■ **Teks Kutipan**
......

Gerakan Angkatan Muda Kristen Indonesia (GAMKI) menilai pernyataan Panglima Komando Strategis Angkatan Darat (Pangkostrad), Letnan Jenderal TNI Dudung Abdurachman di hadapan para prajurit TNI di Bandung, Jawa Barat harus dilihat secara holistik dan ditempatkan dalam konteks yang tepat.
GAMKI menyatakan konteks pernyataan Letjen Dudung dalam kunjungan ke Batalyon Zipur 9 Kostrad, Ujungberung, Jawa Barat merupakan arahan dan nasehat Pangkostrad kepada para prajurit TNI yang memiliki latar belakang agama yang beragam.

......

■ **Data Masukan**
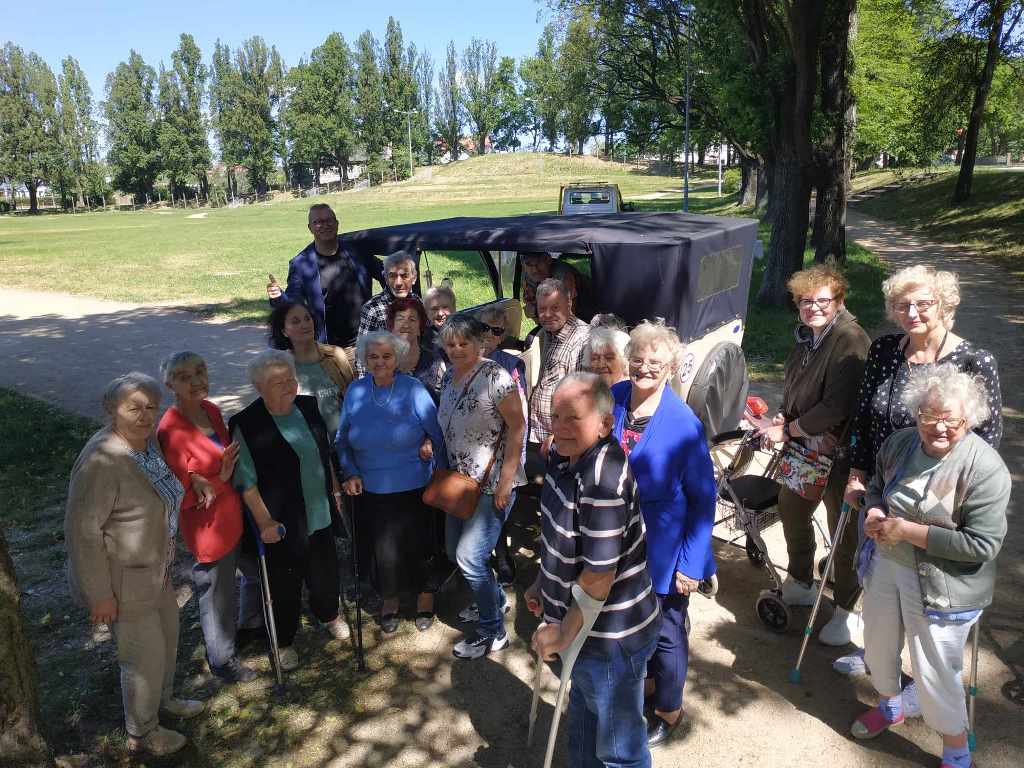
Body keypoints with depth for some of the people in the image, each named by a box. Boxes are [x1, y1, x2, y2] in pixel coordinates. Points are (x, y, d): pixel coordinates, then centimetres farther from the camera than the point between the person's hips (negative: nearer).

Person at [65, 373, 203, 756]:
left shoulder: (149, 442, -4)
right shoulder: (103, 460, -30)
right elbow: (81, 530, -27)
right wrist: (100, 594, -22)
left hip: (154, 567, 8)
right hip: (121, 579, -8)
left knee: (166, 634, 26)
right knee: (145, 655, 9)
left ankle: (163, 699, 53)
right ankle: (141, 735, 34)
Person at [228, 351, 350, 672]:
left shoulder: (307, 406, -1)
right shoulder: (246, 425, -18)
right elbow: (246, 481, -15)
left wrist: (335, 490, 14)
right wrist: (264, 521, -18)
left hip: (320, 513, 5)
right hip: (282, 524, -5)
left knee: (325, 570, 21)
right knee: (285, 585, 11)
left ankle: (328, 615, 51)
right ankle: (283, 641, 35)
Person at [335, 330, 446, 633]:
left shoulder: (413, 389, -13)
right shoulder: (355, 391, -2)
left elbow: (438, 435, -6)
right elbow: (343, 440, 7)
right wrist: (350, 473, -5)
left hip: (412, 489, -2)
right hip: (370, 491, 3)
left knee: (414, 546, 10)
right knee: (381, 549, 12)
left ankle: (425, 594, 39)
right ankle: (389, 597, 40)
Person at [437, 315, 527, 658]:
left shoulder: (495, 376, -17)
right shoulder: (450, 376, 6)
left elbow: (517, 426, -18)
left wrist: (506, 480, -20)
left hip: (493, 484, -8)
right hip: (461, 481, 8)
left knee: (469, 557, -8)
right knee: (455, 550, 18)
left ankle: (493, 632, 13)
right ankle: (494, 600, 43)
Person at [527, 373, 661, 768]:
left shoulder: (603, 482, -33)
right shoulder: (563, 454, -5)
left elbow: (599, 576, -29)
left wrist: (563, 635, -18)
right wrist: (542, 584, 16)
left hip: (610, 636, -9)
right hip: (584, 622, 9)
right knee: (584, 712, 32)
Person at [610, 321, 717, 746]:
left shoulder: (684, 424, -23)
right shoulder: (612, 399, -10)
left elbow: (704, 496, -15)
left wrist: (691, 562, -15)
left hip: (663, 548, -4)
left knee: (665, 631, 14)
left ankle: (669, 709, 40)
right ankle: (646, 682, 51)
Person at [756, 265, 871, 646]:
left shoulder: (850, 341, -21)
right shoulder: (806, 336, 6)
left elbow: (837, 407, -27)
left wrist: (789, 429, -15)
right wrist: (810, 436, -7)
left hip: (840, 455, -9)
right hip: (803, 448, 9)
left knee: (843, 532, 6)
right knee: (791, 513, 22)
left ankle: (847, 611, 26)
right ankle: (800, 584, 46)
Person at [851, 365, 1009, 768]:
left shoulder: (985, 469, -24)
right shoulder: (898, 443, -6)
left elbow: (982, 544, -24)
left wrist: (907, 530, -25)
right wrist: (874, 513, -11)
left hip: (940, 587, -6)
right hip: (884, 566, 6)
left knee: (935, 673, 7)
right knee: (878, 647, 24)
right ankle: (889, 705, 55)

......

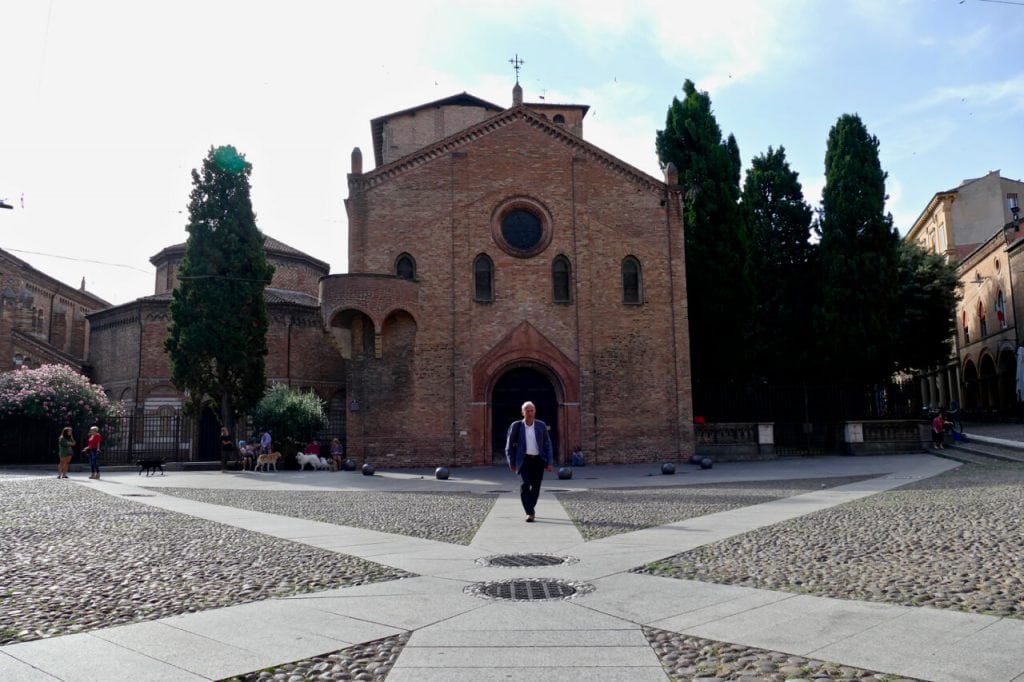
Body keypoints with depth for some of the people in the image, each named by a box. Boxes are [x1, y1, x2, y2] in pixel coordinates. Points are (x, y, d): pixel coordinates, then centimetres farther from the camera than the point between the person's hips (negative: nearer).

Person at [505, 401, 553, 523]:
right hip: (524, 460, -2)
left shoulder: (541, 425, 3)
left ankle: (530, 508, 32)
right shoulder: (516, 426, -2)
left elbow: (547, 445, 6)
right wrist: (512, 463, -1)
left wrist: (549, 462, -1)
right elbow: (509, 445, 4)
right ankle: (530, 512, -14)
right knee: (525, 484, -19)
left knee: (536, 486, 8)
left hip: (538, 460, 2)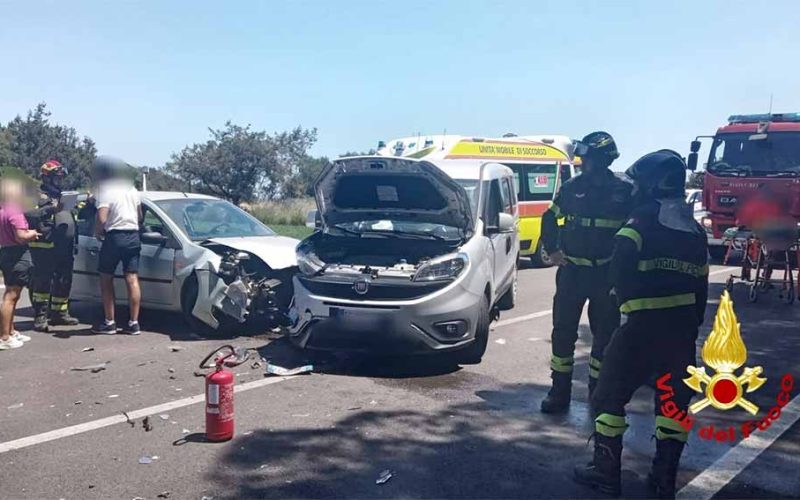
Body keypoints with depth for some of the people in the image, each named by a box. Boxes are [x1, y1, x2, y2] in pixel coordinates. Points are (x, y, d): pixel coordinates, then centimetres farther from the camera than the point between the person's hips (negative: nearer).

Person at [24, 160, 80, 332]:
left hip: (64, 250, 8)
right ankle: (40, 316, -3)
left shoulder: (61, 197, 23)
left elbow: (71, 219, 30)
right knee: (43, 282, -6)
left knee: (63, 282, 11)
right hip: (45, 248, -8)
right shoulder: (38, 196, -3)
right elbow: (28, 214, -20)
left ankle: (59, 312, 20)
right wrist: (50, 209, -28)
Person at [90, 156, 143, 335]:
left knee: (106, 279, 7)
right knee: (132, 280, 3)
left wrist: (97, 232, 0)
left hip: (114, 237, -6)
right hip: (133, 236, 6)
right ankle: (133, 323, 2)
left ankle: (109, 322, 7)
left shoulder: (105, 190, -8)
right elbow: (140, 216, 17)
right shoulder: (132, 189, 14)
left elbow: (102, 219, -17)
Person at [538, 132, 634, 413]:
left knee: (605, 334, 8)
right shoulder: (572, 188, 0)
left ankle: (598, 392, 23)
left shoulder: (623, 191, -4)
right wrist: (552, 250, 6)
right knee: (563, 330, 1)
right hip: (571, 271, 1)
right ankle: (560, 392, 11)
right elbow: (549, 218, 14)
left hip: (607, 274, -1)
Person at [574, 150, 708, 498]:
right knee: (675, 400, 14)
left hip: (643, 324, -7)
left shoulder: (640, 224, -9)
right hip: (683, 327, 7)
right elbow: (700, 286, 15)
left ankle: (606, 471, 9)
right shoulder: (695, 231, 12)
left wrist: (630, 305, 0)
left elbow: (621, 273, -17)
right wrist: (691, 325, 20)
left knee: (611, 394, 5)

......

■ **Daftar Tugas**
- 1) Menurut teks tentang tanggapan GAMKI atas pernyataan Pangkostrad, satuan apa yang dikunjungi Letjen Dudung?
- 2) Sebutkan semua nama wilayah geografis, yaitu kota, kawasan, atau provinsi, yang muncul dalam teks tentang tanggapan GAMKI atas pernyataan Pangkostrad.
- 3) Tulis lanjutan teks tentang tanggapan GAMKI atas pernyataan Pangkostrad, dimulai setelah kalimat terakhirnya.
Entri-entri tersebut tidak diperlukan sama sekali di sini.

■ **Jawaban**
- 1) Batalyon Zipur 9 Kostrad di Ujungberung, Jawa Barat.

- 2) Bandung, Jawa Barat, Ujungberung

- 3)
“Sebagai salah satu pimpinan TNI AD, kami melihat bahwa pernyataan Letjen Dudung merupakan bentuk pembekalan bagi para prajurit dengan arahan-arahan kebangsaan yang berlandaskan pada nilai-nilai Pancasila. TNI sebagai alat pertahanan negara harus berdiri di atas semua golongan dalam membela Tanah Air dan melindungi setiap anak bangsa seperti yang tertuang dalam Sumpah Prajurit dan Sapta Marga TNI,” kata Sahat Martin Philip Sinurat, Sekretaris Umum Dewan Pimpinan Pusat (DPP) GAMKI dalam keterangan tertulisnya, Rabu, September 2021.
Menurut Sahat, fanatisme agama yang berlebihan dapat menyebabkan perpecahan antar umat beragama, yang kemudian dapat berlanjut pada konflik horizontal yang bisa saja mengakibatkan terjadinya disintegrasi bangsa.
“Sehingga dalam konteks kehidupan berbangsa dan bernegara, TNI harus melindungi seluruh anak bangsa tanpa membeda-bedakan agama, suku, dan golongan,” lanjutnya.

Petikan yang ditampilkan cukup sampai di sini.